Return each line in the records that contains the word "median". Treat case as significant.

** Opening Input for this task block **

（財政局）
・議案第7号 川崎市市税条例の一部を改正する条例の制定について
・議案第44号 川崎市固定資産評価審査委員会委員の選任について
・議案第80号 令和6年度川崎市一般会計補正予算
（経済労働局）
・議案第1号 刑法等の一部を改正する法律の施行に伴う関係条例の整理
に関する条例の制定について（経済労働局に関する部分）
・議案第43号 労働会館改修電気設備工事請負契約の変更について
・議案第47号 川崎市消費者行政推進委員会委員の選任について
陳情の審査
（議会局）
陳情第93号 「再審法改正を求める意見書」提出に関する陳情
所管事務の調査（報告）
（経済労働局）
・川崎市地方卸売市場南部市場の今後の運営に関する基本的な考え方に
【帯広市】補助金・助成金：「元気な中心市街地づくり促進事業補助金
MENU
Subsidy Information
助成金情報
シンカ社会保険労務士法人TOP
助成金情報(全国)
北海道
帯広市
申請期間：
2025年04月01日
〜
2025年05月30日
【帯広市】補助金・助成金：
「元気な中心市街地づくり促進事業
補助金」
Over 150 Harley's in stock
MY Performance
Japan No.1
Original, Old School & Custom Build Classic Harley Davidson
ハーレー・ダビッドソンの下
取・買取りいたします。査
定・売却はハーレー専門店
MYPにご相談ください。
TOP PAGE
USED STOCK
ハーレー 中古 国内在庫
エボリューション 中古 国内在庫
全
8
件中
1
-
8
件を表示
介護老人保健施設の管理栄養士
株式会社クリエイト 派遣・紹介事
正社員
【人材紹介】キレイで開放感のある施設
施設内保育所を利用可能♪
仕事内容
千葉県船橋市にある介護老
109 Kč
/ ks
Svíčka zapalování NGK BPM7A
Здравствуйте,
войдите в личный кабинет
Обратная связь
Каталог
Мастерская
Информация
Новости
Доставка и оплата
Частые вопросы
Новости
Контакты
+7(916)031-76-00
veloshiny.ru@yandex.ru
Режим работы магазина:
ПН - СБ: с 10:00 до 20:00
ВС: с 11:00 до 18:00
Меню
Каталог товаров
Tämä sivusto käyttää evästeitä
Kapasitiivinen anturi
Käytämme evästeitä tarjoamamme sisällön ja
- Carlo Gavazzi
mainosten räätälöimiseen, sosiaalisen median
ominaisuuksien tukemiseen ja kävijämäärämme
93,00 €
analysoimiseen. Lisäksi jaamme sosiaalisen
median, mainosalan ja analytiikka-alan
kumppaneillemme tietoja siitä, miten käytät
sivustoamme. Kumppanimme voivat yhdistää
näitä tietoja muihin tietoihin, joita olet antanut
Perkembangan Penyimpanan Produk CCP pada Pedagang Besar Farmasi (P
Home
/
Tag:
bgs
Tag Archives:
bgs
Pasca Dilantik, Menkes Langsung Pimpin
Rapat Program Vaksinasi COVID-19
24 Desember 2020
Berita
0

** Closing Input for this task block **

■ Output
mainosten räätälöimiseen, sosiaalisen median
median, mainosalan ja analytiikka-alan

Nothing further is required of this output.